The DUP has said Mrs Robinson is to stand down from public office
The Northern Ireland first minister's wife is receiving "acute psychiatric treatment" as the furore about her private life and finances continues.
A Democratic Unionist Party spokesman said the information on Iris Robinson was being disclosed after speculation about her health and whereabouts.
Peter Robinson is facing growing pressure to resign over the affair.
Meanwhile the Northern Ireland Assembly is due to reconvene amid fears that the power-sharing coalition will collapse.
Former first minister David Trimble has said DUP leader Mr Robinson can "no longer deliver" as first minister.
The DUP spokesman said Mrs Robinson, an MP and member of the Northern Ireland Assembly, was receiving treatment from the Belfast Health Trust.
Reports that she was in a French ski resort were "completely untrue", he added.
Earlier this week, the BBC alleged Mr Robinson did not tell the authorities his wife failed to register £50,000 she obtained from two property developers.
The Spotlight programme said the money was paid to her 19-year-old lover, Kirk McCambley, to help him launch a cafe.
'Clear his name'
Lord Trimble said Mr Robinson had "lost his authority within the party and the system".
"If he is going to fight to clear his name, then the place to do that is from the back benches," said the Ulster Unionist party leader.
David Trimble: "His authority has gone"
Lord Trimble said he expected Mr Robinson to step down within the "next few days".
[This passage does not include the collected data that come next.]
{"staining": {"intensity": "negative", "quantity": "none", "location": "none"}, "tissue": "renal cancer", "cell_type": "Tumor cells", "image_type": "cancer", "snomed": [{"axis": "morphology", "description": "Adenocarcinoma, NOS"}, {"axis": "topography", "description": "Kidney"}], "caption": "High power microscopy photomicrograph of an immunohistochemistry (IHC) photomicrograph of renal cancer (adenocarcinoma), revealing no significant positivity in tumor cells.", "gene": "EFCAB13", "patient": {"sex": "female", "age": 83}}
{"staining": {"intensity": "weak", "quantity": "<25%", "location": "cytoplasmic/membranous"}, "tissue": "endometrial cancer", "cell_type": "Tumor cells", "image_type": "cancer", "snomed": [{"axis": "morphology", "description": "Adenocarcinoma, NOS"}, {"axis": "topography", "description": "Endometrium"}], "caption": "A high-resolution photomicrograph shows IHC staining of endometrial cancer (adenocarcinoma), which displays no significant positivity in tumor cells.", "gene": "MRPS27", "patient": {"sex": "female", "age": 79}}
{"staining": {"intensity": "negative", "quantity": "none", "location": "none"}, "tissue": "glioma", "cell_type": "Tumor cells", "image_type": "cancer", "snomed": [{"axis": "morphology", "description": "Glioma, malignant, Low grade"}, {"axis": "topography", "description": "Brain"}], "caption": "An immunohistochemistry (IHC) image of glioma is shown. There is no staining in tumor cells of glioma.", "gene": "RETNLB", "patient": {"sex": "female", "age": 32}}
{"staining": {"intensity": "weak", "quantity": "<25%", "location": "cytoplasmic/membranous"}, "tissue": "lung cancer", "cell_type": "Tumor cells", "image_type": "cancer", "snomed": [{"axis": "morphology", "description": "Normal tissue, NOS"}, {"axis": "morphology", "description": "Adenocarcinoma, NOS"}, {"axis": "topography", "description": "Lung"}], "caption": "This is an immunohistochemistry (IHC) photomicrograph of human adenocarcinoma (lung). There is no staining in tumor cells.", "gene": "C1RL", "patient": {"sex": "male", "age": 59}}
"To have a situation where a party leader sees his wife expelled from the party and acquiesces in it, doesn't even persuade the party to give her a decent way out, shows there has been a complete loss of authority," he said.
BBC Northern Ireland political editor Mark Devenport said DUP politicians had been put under strict orders not to speak to the media.
"Nobody is ringing me and telling me Peter Robinson must be defended and that his situation is impregnable, it is quite the opposite," he said.
"Those that have broken with that instruction have talked about his position being untenable and the real debate being not over his leadership, but over who might succeed him.
"Even if this legal probe that he has ordered clears him of these allegations, on a political level there is huge damage to the Robinson brand."
BBC Ireland correspondent Mark Simpson said it was possible that 2010's first sitting of the assembly could be one of its last.
He said there were major problems at Stormont, the first being the position of the first minister - but also warned that the power-sharing coalition between the DUP and Sinn Fein could break down.
Sinn Fein President Gerry Adams said it was important that the problems surrounding the Robinsons did not detract from the current political impasse over the devolution of policing and justice.
"This is not about the Robinson's private family matters," he said.
"It is about implementing outstanding political agreements that are essential to good government and public confidence."
Earlier on Sunday, a close friend of ex-DUP leader Ian Paisley repeated his view that Mr Robinson's position as Northern Ireland first minister was "untenable".
Free Presbyterian minister David McIlveen stressed that his opinion was not that of Mr Paisley.
Lord Trimble said he expected Mr Robinson to step down soon
His church has also said he was not speaking on their behalf.
"He has a problem with solving his family difficulties and I cannot take the view a person's private life does not affect their public life," he said.
"Judgments that we make in private will undoubtedly influence our judgments in public."
"I do believe that one of the great bonds between a politician and the people is a bond of trust.
"Once that trust is broken, it is very, very difficult to recover that."
On Friday, Mr Robinson said he believed he had not done anything wrong.
However, he added that he would "not be slow" in taking a decision if an investigation found that he should have acted differently.
On Saturday, DUP sources confirmed that Mrs Robinson was stepping down as an MP and MLA and was also leaving the party.
Iris Robinson obtained £50,000 for her lover, Kirk McCambley
She could leave both her posts as early as this week.
Spotlight said Mr Robinson knew about her financial dealings, but did not tell the proper authorities despite being obliged by the ministerial code to act in the public interest at all times.
The financial allegations followed a public admission by Mr Robinson that his wife had attempted suicide after her affair.
Mrs Robinson represents the Strangford constituency in County Down both at Westminster and at the Northern Ireland Assembly.
Last month, she issued a statement saying she was leaving politics due to ill health; however, news that she was stepping down came earlier than expected.
The Robinsons were married in 1970 and have three grown-up children.